DELİLLERİN DEĞERLENDİRİLMESİ,
HUKUKİ SEBEP VE GEREKÇE :
Dava, işyeri sigorta poliçesine istinaden işyerinde meydana gelen hırsızlıktan dolayı oluşan zararın davalı sigorta şirketi ve kusurlu bulunduğu iddiasıyla davalı … şirketinden tahsili istemine ilişkindir.
HMK m. 359/3 uyarınca; dosya kapsamındaki yazı, belge ve bilgilere, yasaya uygun gerektirici nedenlere, İlk Derece Mahkemesi kararının gerekçesinde dayanılan delillerle, delillerin tartışılması sonucu maddi olay ve hukuki değerlendirmede usul ve yasaya aykırı bir yön bulunmamasına, HMK m. 355/1 gereği incelemenin istinaf dilekçesinde belirtilen sebeplerle sınırlı olarak yapılıp, re’sen gözetilmesi gereken, kamu düzenine herhangi bir aykırılığın da bulunmamasına, kararın usul ve esas yönünden hukuka uygun olduğunun anlaşılmasına göre davalı … … Hizmetleri A.Ş vekilinin istinaf itirazları yerinde görülmediğinden HMK m. 353/1,b,1 gereğince istinaf başvurusunun esastan reddine karar vermek gerekmiştir.
HÜKÜM :
Gerekçesi yukarıda açıklandığı üzere:
1- HMK m. 353/1,b,1 gereğince; Ankara 12. Asliye Ticaret Mahkemesi’nin 2014/835E., 2018/680K. sayılı dava dosyasında verdiği 08/11/2018 tarihli kararına yönelik davalı vekilinin İSTİNAF BAŞVURUSUNUN ESASTAN REDDİNE.
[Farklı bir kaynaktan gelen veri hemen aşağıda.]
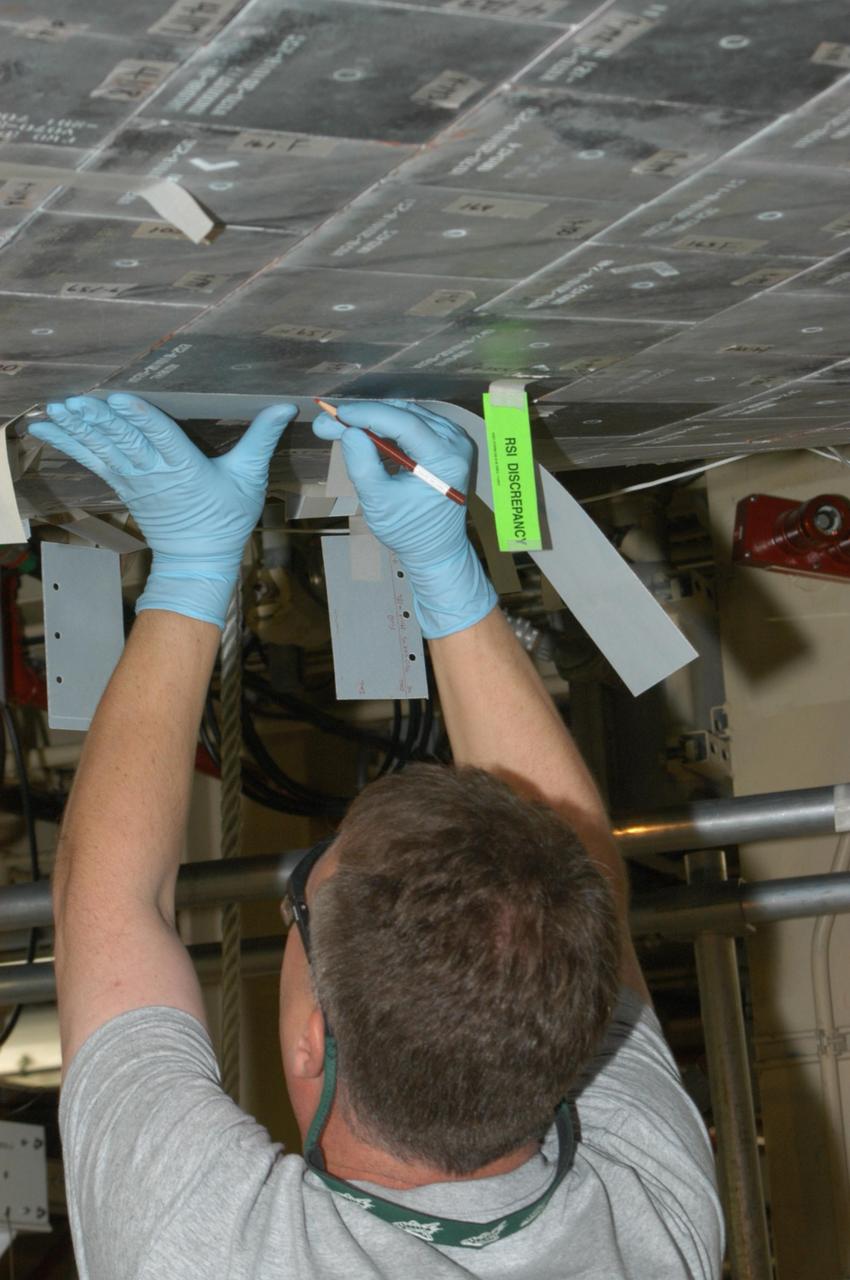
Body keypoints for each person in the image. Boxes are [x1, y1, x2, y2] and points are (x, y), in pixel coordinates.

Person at [29, 394, 723, 1279]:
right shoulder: (199, 1248)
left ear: (317, 1036)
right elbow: (108, 904)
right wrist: (195, 568)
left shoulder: (660, 1234)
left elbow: (589, 885)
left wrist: (433, 565)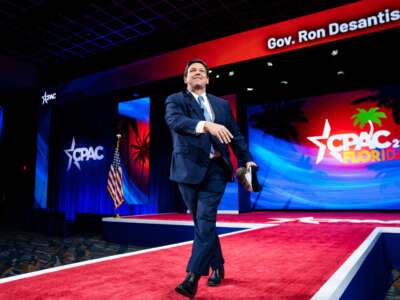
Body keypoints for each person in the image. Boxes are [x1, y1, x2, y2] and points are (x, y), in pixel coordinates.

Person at [165, 59, 256, 298]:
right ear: (185, 79)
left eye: (201, 71)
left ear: (207, 79)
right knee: (202, 224)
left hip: (216, 169)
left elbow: (235, 135)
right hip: (187, 169)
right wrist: (207, 125)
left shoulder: (222, 105)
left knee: (205, 218)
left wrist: (247, 159)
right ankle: (218, 265)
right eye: (191, 71)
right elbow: (176, 122)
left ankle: (192, 278)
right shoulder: (176, 100)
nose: (197, 73)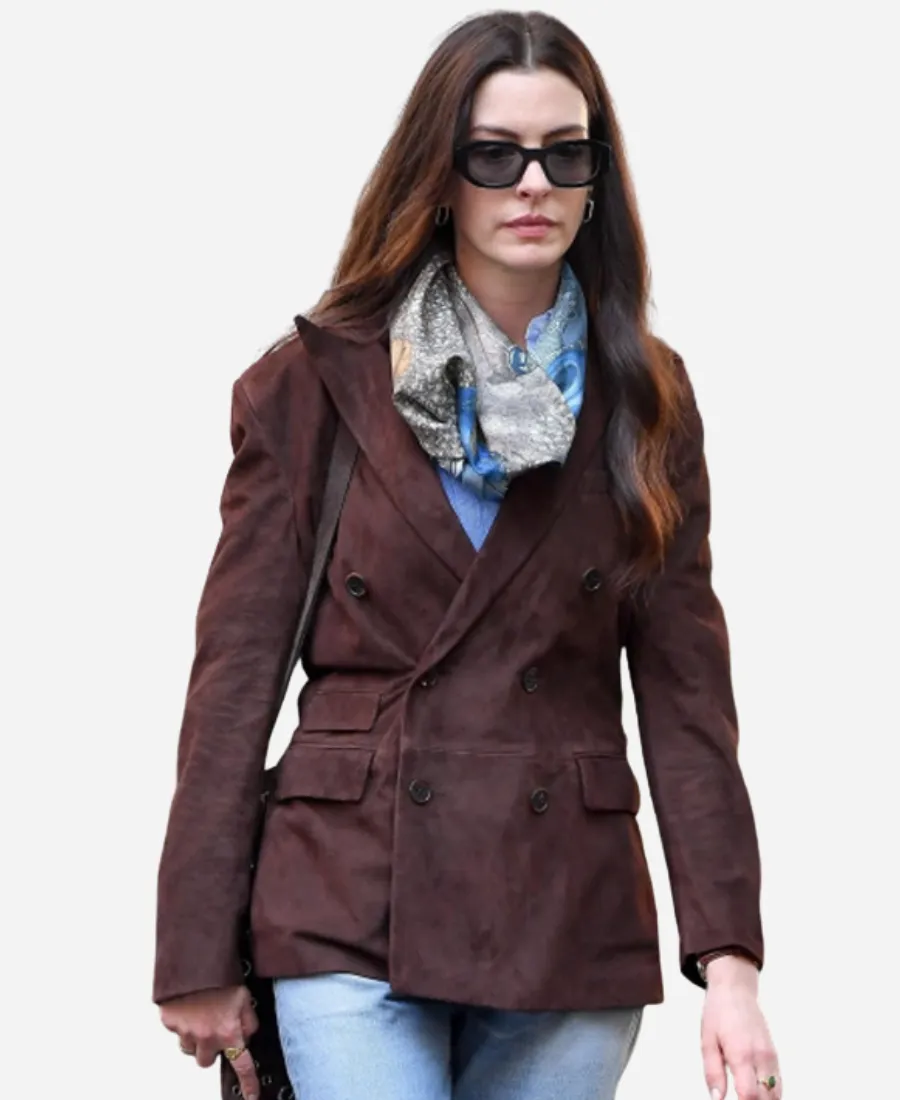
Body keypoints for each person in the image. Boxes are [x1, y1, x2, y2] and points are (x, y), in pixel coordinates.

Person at [154, 10, 782, 1100]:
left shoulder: (645, 399)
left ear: (597, 179)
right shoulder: (312, 384)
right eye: (495, 154)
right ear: (439, 174)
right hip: (349, 894)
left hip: (566, 909)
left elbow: (689, 698)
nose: (532, 183)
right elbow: (234, 679)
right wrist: (195, 948)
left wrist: (731, 965)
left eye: (565, 154)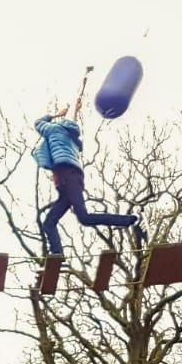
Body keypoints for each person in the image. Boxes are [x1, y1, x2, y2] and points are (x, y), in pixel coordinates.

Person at [33, 110, 142, 258]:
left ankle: (133, 220)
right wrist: (75, 110)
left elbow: (38, 123)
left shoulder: (54, 129)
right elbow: (70, 123)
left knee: (84, 218)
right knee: (49, 223)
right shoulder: (70, 138)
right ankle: (57, 255)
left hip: (70, 179)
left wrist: (55, 114)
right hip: (67, 183)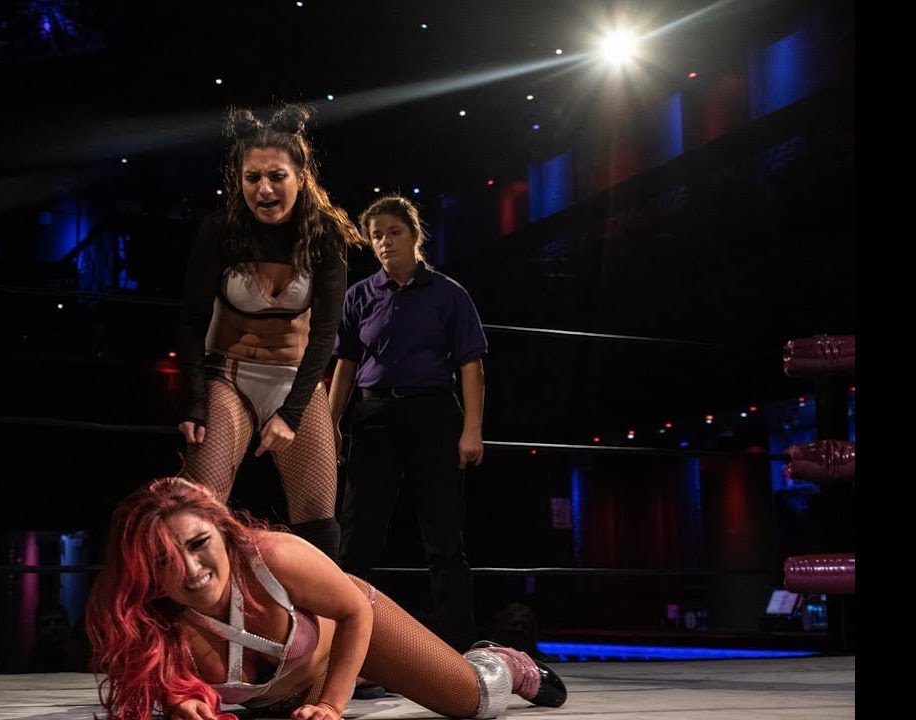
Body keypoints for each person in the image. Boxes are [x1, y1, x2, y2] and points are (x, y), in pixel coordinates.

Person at [85, 478, 566, 720]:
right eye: (165, 560)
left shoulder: (273, 556)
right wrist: (184, 702)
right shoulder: (151, 624)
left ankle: (504, 660)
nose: (191, 570)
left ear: (223, 530)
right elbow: (168, 692)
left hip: (352, 623)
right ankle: (372, 675)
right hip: (294, 691)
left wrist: (333, 708)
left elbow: (353, 611)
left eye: (198, 544)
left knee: (475, 699)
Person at [176, 104, 362, 561]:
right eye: (252, 177)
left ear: (301, 177)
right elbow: (191, 322)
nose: (264, 189)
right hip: (230, 375)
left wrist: (292, 414)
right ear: (238, 180)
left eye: (276, 176)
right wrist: (194, 400)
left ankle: (316, 608)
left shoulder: (325, 235)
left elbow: (325, 334)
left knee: (319, 521)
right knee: (200, 510)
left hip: (296, 377)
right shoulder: (219, 230)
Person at [328, 194, 488, 650]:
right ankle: (340, 644)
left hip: (433, 413)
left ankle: (457, 648)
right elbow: (345, 365)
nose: (384, 242)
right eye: (376, 235)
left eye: (394, 232)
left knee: (443, 533)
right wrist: (330, 424)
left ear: (415, 235)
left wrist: (472, 429)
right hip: (373, 415)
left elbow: (472, 364)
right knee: (358, 531)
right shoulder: (359, 295)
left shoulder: (449, 293)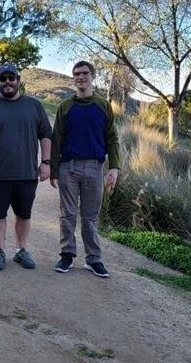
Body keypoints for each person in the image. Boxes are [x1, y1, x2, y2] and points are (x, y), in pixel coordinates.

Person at [0, 64, 52, 270]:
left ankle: (21, 250)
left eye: (11, 78)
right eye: (3, 79)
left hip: (26, 174)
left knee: (24, 214)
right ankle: (0, 251)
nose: (7, 82)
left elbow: (46, 135)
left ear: (19, 80)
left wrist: (46, 162)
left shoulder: (34, 106)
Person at [49, 60, 120, 278]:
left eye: (84, 73)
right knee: (67, 214)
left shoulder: (103, 106)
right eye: (77, 74)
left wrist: (114, 168)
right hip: (68, 168)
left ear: (92, 76)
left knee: (90, 217)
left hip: (94, 167)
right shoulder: (65, 107)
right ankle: (67, 255)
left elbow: (112, 138)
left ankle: (94, 259)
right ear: (73, 78)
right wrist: (53, 170)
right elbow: (57, 139)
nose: (80, 77)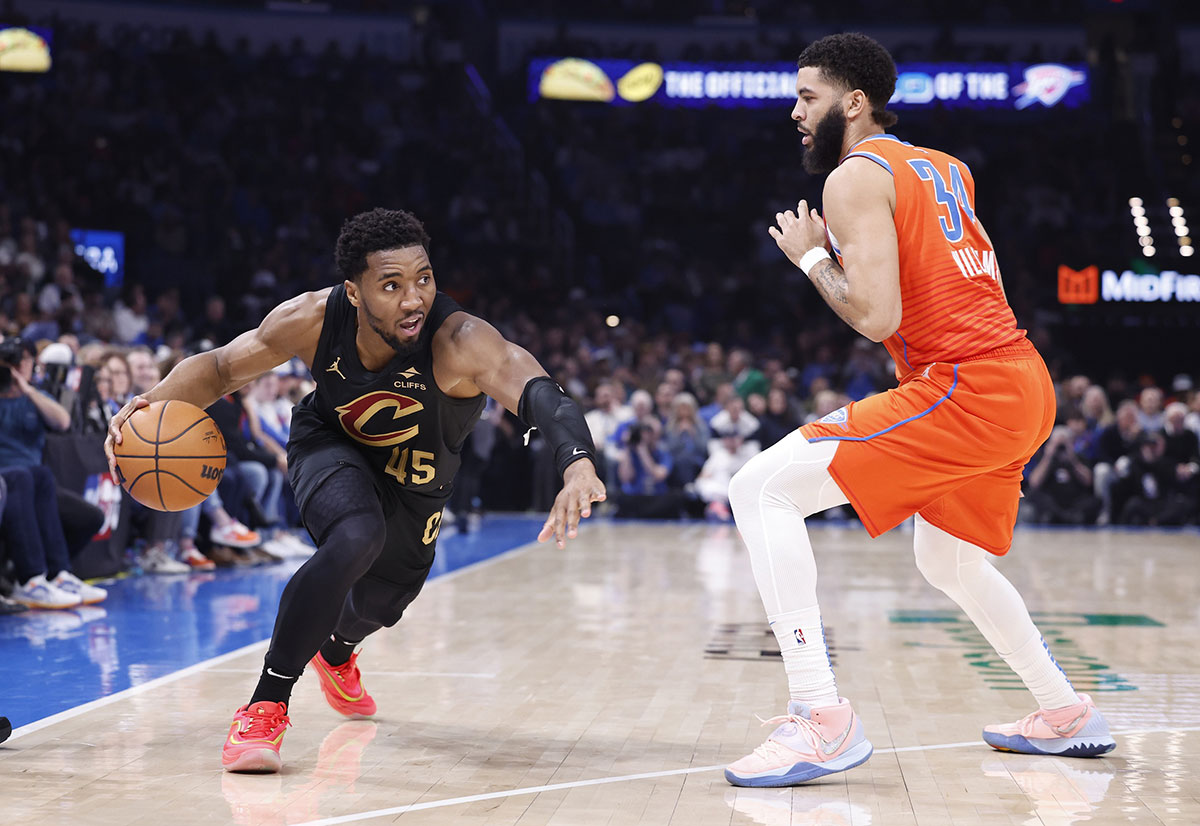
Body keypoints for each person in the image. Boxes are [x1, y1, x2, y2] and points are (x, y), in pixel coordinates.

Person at [722, 33, 1114, 788]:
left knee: (758, 489)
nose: (794, 111)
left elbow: (873, 314)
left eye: (808, 96)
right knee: (949, 559)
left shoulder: (851, 178)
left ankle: (821, 718)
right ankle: (1064, 713)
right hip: (1022, 380)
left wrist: (810, 257)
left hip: (968, 385)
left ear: (854, 102)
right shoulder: (943, 165)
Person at [105, 208, 606, 773]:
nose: (413, 298)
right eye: (391, 285)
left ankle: (336, 651)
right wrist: (150, 403)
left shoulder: (459, 339)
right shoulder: (314, 318)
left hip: (418, 485)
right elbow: (222, 369)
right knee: (355, 536)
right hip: (330, 446)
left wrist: (578, 460)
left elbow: (538, 392)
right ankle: (265, 705)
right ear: (354, 290)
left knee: (382, 604)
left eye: (423, 279)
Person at [0, 337, 107, 609]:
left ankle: (57, 574)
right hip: (7, 477)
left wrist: (27, 389)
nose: (14, 366)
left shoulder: (34, 395)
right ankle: (31, 580)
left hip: (32, 480)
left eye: (20, 360)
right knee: (24, 477)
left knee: (43, 477)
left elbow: (62, 421)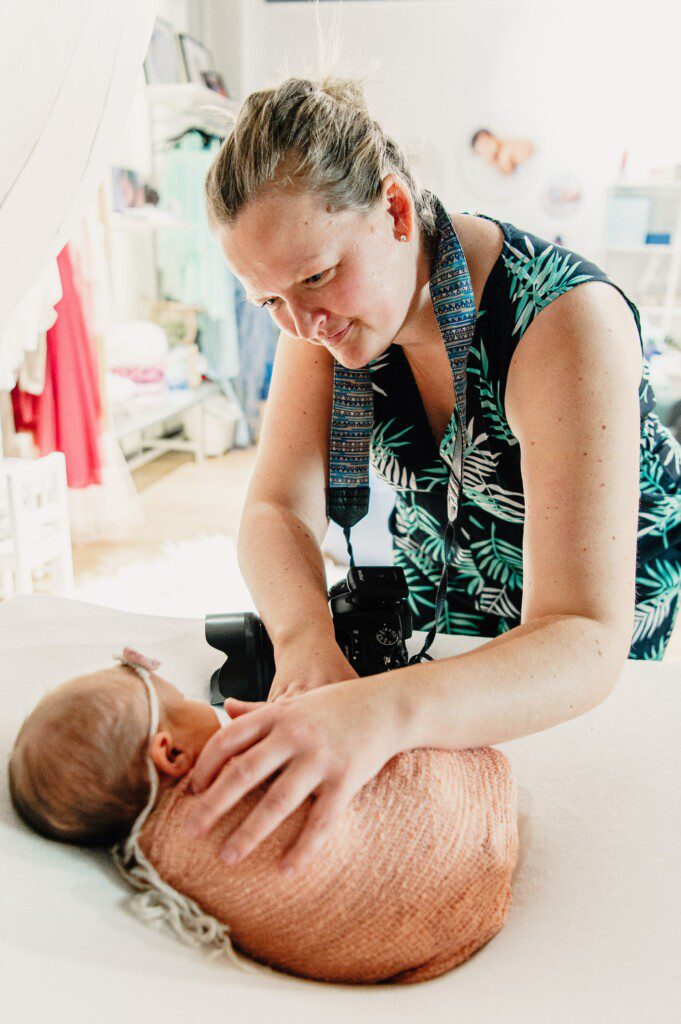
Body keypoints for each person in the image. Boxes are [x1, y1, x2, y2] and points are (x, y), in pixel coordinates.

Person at [185, 72, 681, 878]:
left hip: (581, 648)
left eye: (315, 276)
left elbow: (585, 635)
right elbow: (276, 507)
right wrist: (306, 643)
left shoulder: (562, 323)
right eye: (267, 300)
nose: (301, 323)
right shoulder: (314, 317)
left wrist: (378, 713)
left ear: (395, 209)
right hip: (440, 602)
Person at [7, 650, 518, 985]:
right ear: (171, 753)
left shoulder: (156, 857)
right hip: (446, 857)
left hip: (378, 957)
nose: (200, 702)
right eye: (183, 700)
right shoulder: (215, 781)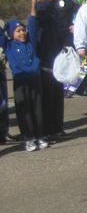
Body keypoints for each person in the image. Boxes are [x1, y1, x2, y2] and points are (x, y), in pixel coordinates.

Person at [31, 0, 68, 139]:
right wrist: (50, 0)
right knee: (47, 99)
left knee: (57, 98)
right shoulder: (40, 11)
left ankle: (57, 127)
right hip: (45, 63)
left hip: (56, 61)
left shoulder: (53, 12)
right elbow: (39, 12)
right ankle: (47, 130)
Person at [4, 19, 47, 151]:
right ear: (11, 33)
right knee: (24, 111)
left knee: (37, 108)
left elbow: (33, 23)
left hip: (34, 79)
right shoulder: (9, 45)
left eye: (23, 30)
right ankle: (28, 138)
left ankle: (39, 136)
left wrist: (33, 5)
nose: (22, 33)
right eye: (18, 31)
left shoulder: (31, 43)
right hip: (20, 81)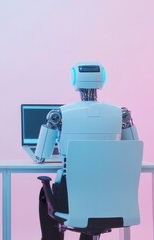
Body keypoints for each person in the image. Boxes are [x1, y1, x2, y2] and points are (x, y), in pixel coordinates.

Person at [34, 63, 139, 240]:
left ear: (74, 79)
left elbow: (40, 157)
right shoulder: (120, 114)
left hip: (72, 200)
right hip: (112, 198)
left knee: (47, 193)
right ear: (102, 79)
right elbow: (133, 152)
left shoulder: (60, 114)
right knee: (89, 194)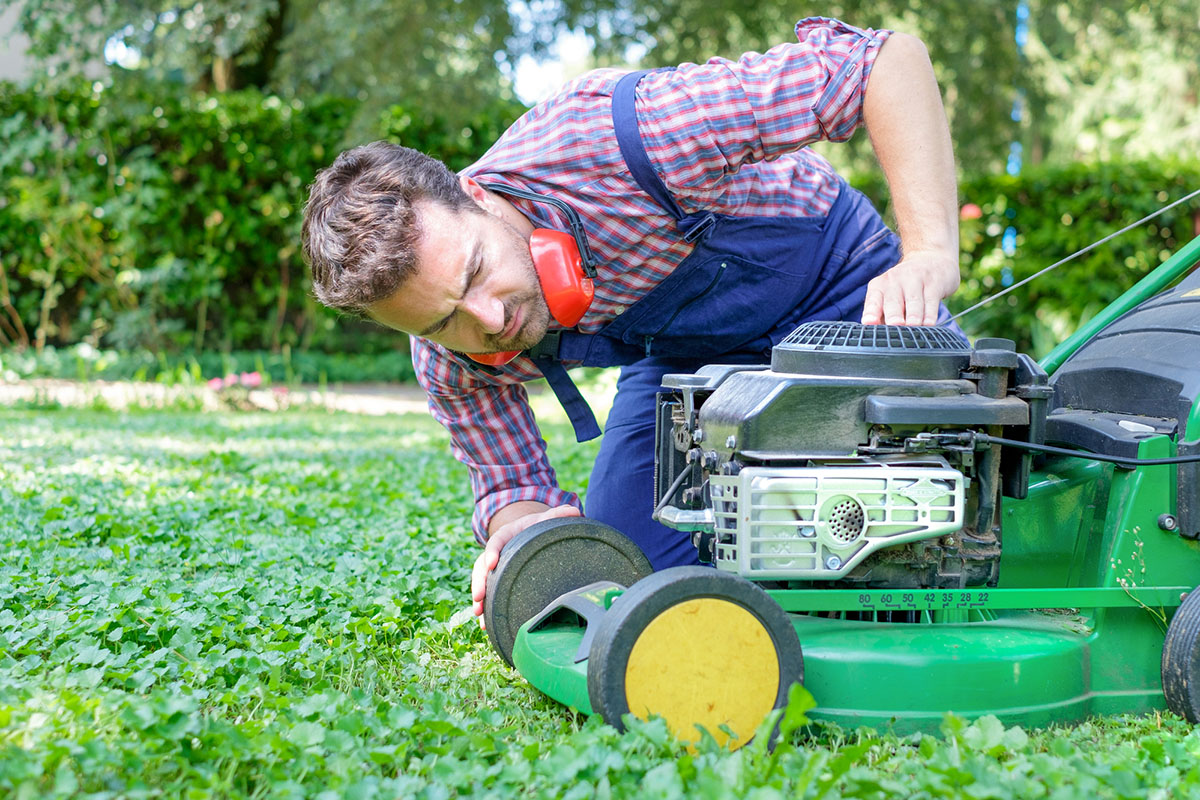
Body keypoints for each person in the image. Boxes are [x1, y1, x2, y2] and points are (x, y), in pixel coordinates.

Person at [301, 17, 962, 624]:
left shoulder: (630, 138)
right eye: (446, 321)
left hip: (837, 288)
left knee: (951, 494)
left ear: (476, 193)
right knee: (630, 563)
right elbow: (515, 487)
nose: (491, 319)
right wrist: (527, 535)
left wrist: (929, 251)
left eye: (476, 271)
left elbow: (881, 62)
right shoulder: (447, 355)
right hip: (689, 362)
2-Harçlar Kanunu gereğince alınması gereken 1.444,27 TL’den peşin olarak alınan 362,00TL’nin düşümü ile kalan 1.082,27TL’nin davalı … … Hizmetleri A.Ş ‘den alınarak Hazine’ye gelir kaydına,
3-Davalı tarafından istinaf aşamasında yapılan yargılama giderlerinin üzerinde bırakılmasına, kullanılmayan avansın karar kesinleştiğinde gideri içerisinden karşılanarak iadesine.
4-HMK m. 359/4 gereğince kararın tebliği, harç tahsil müzekkeresi yazılması ve gider avansı iadesi işlemleri ile m. 302/5 gereğince kesinleşme kaydı ve kesinleşme kaydı yapılan kararların yerine getirilmesi için gerekli bildirimlerin İlk Derece Mahkemesi tarafından yapılmasına.
22.06.2022 tarihinde, dosya üzerinde yapılan inceleme sonucunda, HMK m. 362/1,a gereğince miktar veya değeri yüz yedi bin doksan (107.090,00) Türk Lirası’nı geçmeyen davalara ilişkin kararlar hakkında temyiz yoluna başvurulamayacağından miktar itibari ile KESİN olmak üzere, OYBİRLİĞİYLE karar verildi.